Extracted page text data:

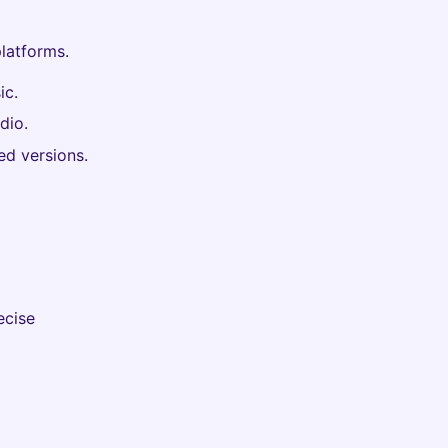
latforms.
ic.
dio.
d versions.
ecise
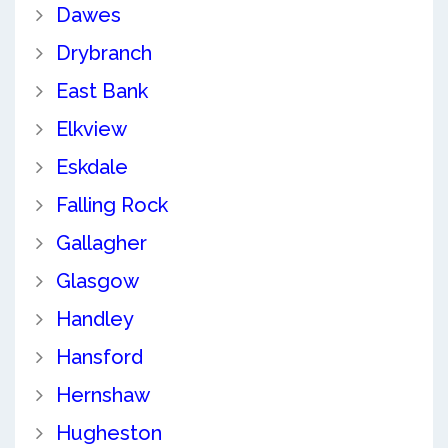
Dawes
Drybranch
East Bank
Elkview
Eskdale
Falling Rock
Gallagher
Glasgow
Handley
Hansford
Hernshaw
Hugheston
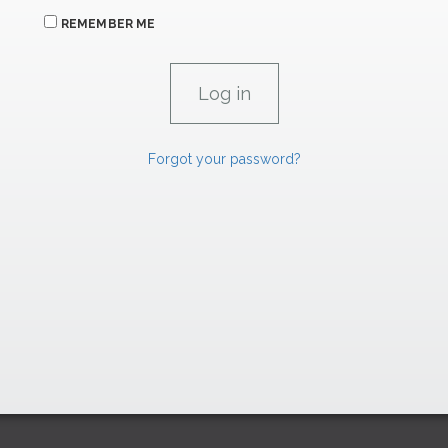
REMEMBER ME
Forgot your password?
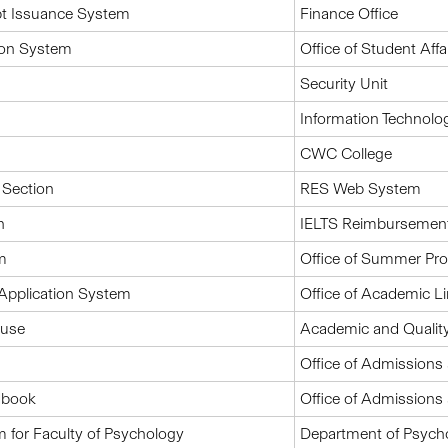
pt Issuance System
Finance Office
ion System
Office of Student Affa
Security Unit
Information Technolo
CWC College
 Section
RES Web System
n
IELTS Reimbursemen
m
Office of Summer P
Application System
Office of Academic L
ouse
Academic and Quality
Office of Admissions 
dbook
Office of Admissions 
for Faculty of Psychology
Department of Psych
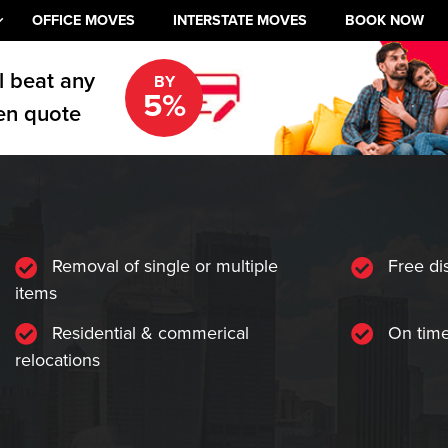
OFFICE MOVES
INTERSTATE MOVES
BOOK NOW
l beat any
BY
5%
en quote
Removal of single or multiple
Free di
items
Residential & commerical
On time
relocations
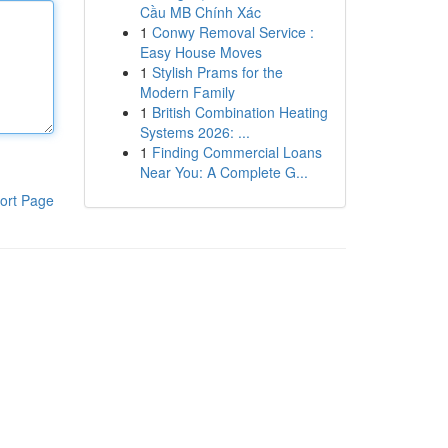
Cầu MB Chính Xác
1
Conwy Removal Service :
Easy House Moves
1
Stylish Prams for the
Modern Family
1
British Combination Heating
Systems 2026: ...
1
Finding Commercial Loans
Near You: A Complete G...
ort Page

■ **Exercise details**: Which lines of the listing contain the string "Removal", matching case exactly? Return each of those lines in full.

■ **Solution to the problem**:
Removal of single or multiple
Conwy Removal Service :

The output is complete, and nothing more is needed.